_Instructions to follow_
Only the number is wanted: tally the lines below that contain the word "weeks".

_Data provided_
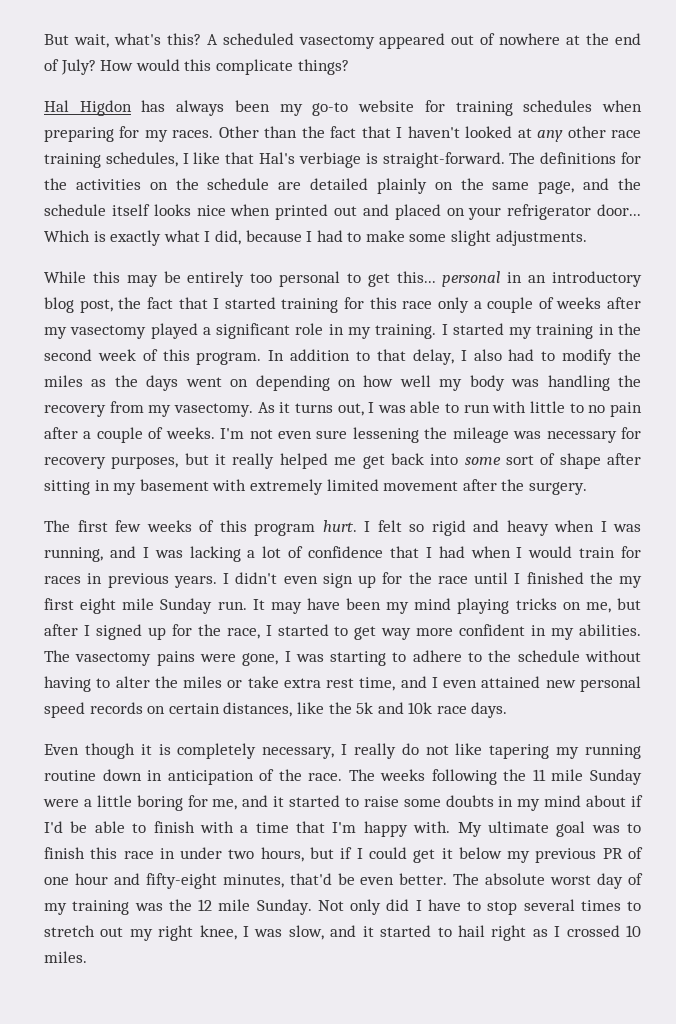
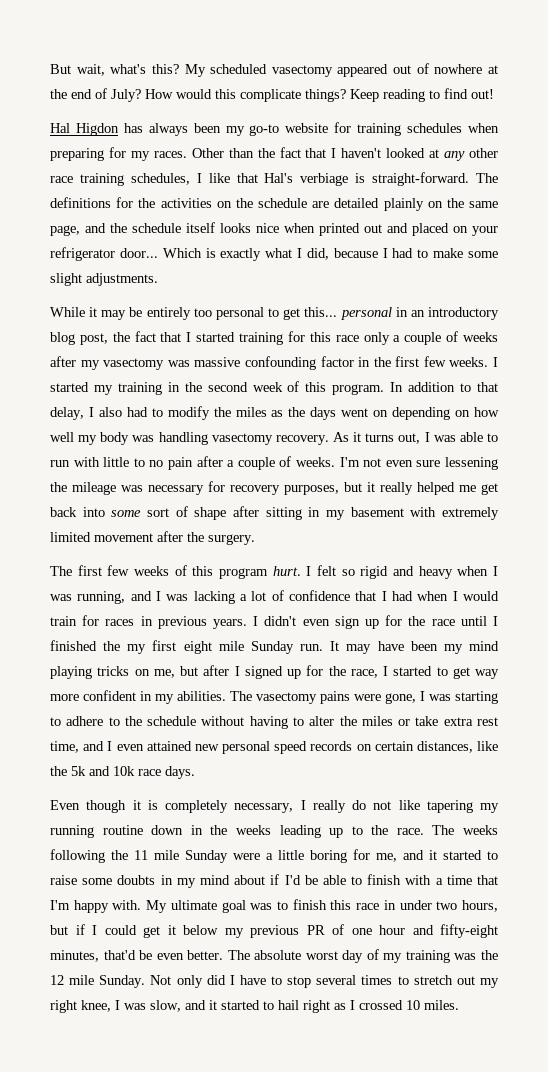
[206,34,218,45] A -> [184,64,206,77] My
(349, 67) none -> [350,88,494,102] Keep reading to find out!
[92,271,120,283] this -> [89,307,98,317] it
[150,323,437,339] played a significant role in my training. -> [167,356,489,370] was massive confounding factor in the first few weeks.
[618,375,642,387] [44,401,253,417] the recovery from my vasectomy. -> [211,433,329,445] vasectomy recovery.
[167,769,275,785] anticipation of -> [210,825,363,838] the weeks leading up to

_Finished task_
2